Conventional mortgage loans aren’t insured or guaranteed by the government, but are rather backed by private lenders. Conventional mortgages are sold on the secondary market to either the Federal National Mortgage Association (Fannie Mae) or the Federal Home Loan Mortgage Corporation (Freddie Mac).
Conventional mortgages have a lending limit of $484,350 for a one-unit dwelling.
A jumbo mortgage is a type of financing that exceeds conventional loan limits and is not eligible to be purchased by Fannie Mae or Freddie Mac. Designed to finance luxury properties and homes in highly competitive local real estate markets, jumbo mortgages come with unique underwriting requirements.
Jumbo loans specifically include lending amounts from $484,350 up to $3,000,000.
An FHA loan is insured by the Federal Housing Administration, a federal agency within the U.S.

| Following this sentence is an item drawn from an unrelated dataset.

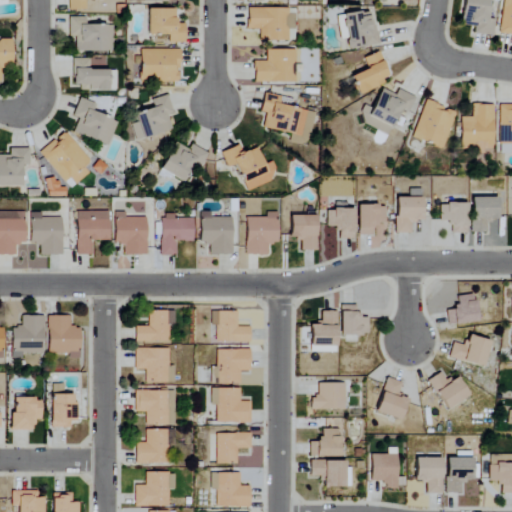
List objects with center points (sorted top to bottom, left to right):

Department of Housing and Urban Development (HUD). FHA loan programs are particularly beneficial to first-time buyers or those with less available cash. Down payment requirements are lower than for conventional loans.
VA loans are made by lenders and guaranteed by the U.S. Department of Veteran Affairs (VA) to eligible veterans for the purchase of a home. Veterans can apply for a VA loan with any mortgage lender that participates in the VA home loan program. A Certificate of Eligibility from the VA must be presented to the lender to qualify for the loan.
USDA loans are made by private lenders and guaranteed by the U.S. Department of Agriculture (USDA). Developed for moderate-to-low income homebuyers in eligible rural areas. Includes 97% of the geographic United States.
The Reverse Mortgage loan also known as a Home Equity Conversion Mortgage (HECM) is insured by the Federal Housing Administration, a federal agency under the U.S. Department of Housing and Urban Development (HUD). This program allows homeowners age 62 or older to eliminate debts, pay for healthcare or cover daily living expenses by accessing a portion of their home equity in cash, monthly payments, or a growing line of credit.
A Non-Qualified Mortgage (Non-QM) is any home loan that doesn't meet the standards set forth in the regulatory reform imposed after the 2008 housing crisis. Millions of borrowers that are credit worthy have been unable to qualify for agency loans because they don't meet the underwriting criteria for conventional or government financing.